Actually, despite the obvious Blade Runner parallels, this book reminded me much more of Amy Thomson's underrated novel Virtual Girl, which also has a robot girl protagonist. Like Thomson, Ashby spends a lot less time exploring the relationships between robots and humans, and a lot more time exploring the relationships among robots and virtual people in general. And the questions of what a robot community would look like — are robots even capable of forming their own separate communities, or do they need humans?
The format of vN is very much that of the adventure novel, in which Amy goes through a series of misadventures on the road, while slowly learning more about herself and about the messed-up world she lives in. She's constantly tormented by her dead grandmother, who survives as a partition in Amy's memory and delivers a running sarcastic commentary on everything that happens. It's one of the most interesting spins on the notion of a protagonist with a split personality I've seen.
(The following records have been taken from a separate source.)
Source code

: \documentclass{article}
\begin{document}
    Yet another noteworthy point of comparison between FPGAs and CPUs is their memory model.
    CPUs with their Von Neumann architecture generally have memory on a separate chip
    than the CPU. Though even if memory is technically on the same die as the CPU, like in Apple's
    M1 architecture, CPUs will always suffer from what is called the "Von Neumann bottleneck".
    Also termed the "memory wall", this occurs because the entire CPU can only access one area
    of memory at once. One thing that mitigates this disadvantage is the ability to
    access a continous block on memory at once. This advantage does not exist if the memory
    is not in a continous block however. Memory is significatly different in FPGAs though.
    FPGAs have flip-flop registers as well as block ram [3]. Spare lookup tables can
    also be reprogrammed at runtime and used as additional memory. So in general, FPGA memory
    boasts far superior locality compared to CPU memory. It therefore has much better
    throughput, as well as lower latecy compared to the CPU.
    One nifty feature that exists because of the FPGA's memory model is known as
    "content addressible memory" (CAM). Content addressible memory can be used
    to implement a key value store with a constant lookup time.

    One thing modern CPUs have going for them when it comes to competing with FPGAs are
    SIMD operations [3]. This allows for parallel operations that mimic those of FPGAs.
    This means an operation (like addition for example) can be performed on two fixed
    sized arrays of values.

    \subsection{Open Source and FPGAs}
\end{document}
In the tradition of shows like BSG, vN also delves into a lot of the questions of identity and selfhood that come up when you have a race of artificial people who can reproduce — but only by creating identical copies of themselves. What does it mean to be an individual in those circumstances? And how do you evolve or grow, beyond the programming and identity that's hardwired into you? It's actually a pretty great coming-of-age novel wrapped inside a robot adventure.
And at the heart of vN is the question of the "Fail Safe," the thing that keeps robots from harming humans — which fails in Amy's case, turning her into an incredibly valuable asset or an incredibly dangerous weapon. The exact nature of the "Fail Safe" changes depending on who you're talking to, and also evolves over the course of the novel, as we learn more. At first, it seems as though the Fail Safe causes robots to malfunction — to "blue screen" — if they even see a human harming another human, or an injured human. But later, we come to understand that it's more like a kind of unrequited love — the Fail Safe forces robots to love humans unconditionally, no matter how much humans mistreat them.
Some of the most disturbing, screwy passages in the book come up when we learn more about the relationships between robots and humans. Including some humans who deliberately keep their girl robots little, so they can practice pedophilia without harming a real human. There's this horrible passage, late in the book, when a vN named Javier reflects on the humans who used and discarded him over the years:
He'd been with humans of all shapes and colors through good times and bad. They had a habit of finding him in the troughs and valleys of their lives, when they just wanted something easy, something that just worked, but occasionally he served as a sort of dessert, a reward for their accomplishments. He met them in bars and parking lots and bleachers. They took him to their homes, their capsules, their cars, and even to their churches when they were feeling particularly ambivalent about the whole enterprise. He had been the vengeance fuck, the guilty fuck, the it's not cheating if you're not a person fuck. He had sat with them through Just a tiny little slice and I'll call her back tomorrow and If they didn't want me to dummy up the numbers, they'd have made these forms easier to fill out.
"You love us like God must love us," the last one told him, before the fucking started. The last one was really into God. A lot of gods, actually. He was pursuing a degree in divinity, whatever that meant. He started out all Good Samaritan and ended up leaving little pillars of salt on everything... That time, for the first time, he felt like a machine.
So yeah, if you have been missing the kind of thought-provoking-yet-exciting stories about artificial creatures that only come along once in a while, vN is well worth grabbing. It's disturbing and sometimes upsetting — but the ending is a giant insane weird thrill that makes the whole thing pay off. It's not perfect, by any means — some of the plot twists seem to come out of nowhere, and the world-building left me kind of confused in parts — but as a debut novel, it's a strikingly fresh work of mind-expanding science fiction.